Cocoa Farmer  Market File photo

Sun, 3 Sep 2023 Source:

The Cocoa Pro­cessing Company (CPC) PLC is unable to recommend payment of dividends to its shareholders for the 2021/2022 financial year due to operational challenges and other shortfalls, the Board Chair of the company, Kwaku Owusu Baah, has stated.

Among these, he said were shortfalls in cocoa bean supplies, frequent machine breakdowns and cash flow challenges leading to losses during the period under review.

“The last three years have been difficult both for nations and for businesses globally as a result of the COVID-19 and the Rus­sian-Ukraine war.

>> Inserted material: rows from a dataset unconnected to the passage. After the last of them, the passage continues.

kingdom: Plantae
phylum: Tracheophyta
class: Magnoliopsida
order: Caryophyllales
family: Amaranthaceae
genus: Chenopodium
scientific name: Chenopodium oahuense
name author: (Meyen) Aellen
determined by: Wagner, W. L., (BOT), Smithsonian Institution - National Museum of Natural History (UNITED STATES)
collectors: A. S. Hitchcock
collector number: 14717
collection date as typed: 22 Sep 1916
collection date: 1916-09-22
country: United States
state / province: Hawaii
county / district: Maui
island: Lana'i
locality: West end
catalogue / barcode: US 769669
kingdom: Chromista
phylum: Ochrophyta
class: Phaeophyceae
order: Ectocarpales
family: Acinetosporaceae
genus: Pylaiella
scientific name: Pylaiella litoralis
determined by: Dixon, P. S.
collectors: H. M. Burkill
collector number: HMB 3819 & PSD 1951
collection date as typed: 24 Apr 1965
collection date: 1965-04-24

The pandemic led to recession and economic contractions in many countries and the cocoa and chocolate industry was not spared,” he added.

Mr Baah said this at the Annual General Meeting (AGM) of the CPC in Accra yesterday to discuss the annual reports for 2021 and 2022.

The meeting was attended by shareholders, directors, staff of CPC and other stakeholders.

He said the pandemic disrupted supply chains, leading to labour shortages, transportation bottle­necks and increased cost.

However, the Chairman stated that CPC’s losses were on a decline from a high of more than US$18.6m in 2020 to over US$12m in 2021 and further down to US$12m 2022.

“Additionally, beans processed decreased from 13,819 metric tonnes in 2020 to 13,097 metric tonnes in 2022 but while the quantity of beans decreased, our turnover position improved, increasing from US$13.6 million in 2020 to US$41.8 million in 2021 and further up to US$43.5 million in 2022,” he added.

Mr Baah assured of CPC’s com­mitment in ensuring the safety and health of its employers, adding that the operations of the company were therefore subjected to regular evaluation and re-evaluation by the Environmental Protection and De­partment of Factories Inspectorate

The Acting Managing Director of CPC, Mr Frank Adu Asante, in his remarks stated that cocoa beans processed during the years under review were 13,494,883 metric tonnes in 2020/2021and 13,096.875 metric tonnes in 2021/2022 representing margin­ally lower than 13,957,450 metric tonnes of cocoa beans processed in 2019/2020.

He mentioned that the reasons for low production was attributed to the unavailability of variety of beans which were more portable to process.

“Technical setbacks due to delays in procuring parts from external sources for repairing plant and equipment, financial con­straints affecting timely acquisition of spare parts for machinery were some of the reasons for the low production,” he added.

Mr Asante stated that the com­pany had not seen expected prof­itability and growth in the years under review due to erratic beans supply and reduced efficiency of plants and machinery.

On the outlook for 2023, Mr Asante stated that seven out of 10 new machines for packing of various sizes of drinking cocoa and con­fectionery products would be operationalised.

“CPC’s increasing pres­ence in the newly created geographical regions in Gha­na will reflect on our turn over profitability,” he added.

He said sales were expected to increase in the new market that CPC had developed in the African Continental Free Trade Area (AfCFTA).

The Managing Director said to ensure compliance of all statutory and compliance bodies staff were taken through training in good manufacturing and food safety practices, occupational health and safety practices as well as the importance of traceability in the cocoa value chain.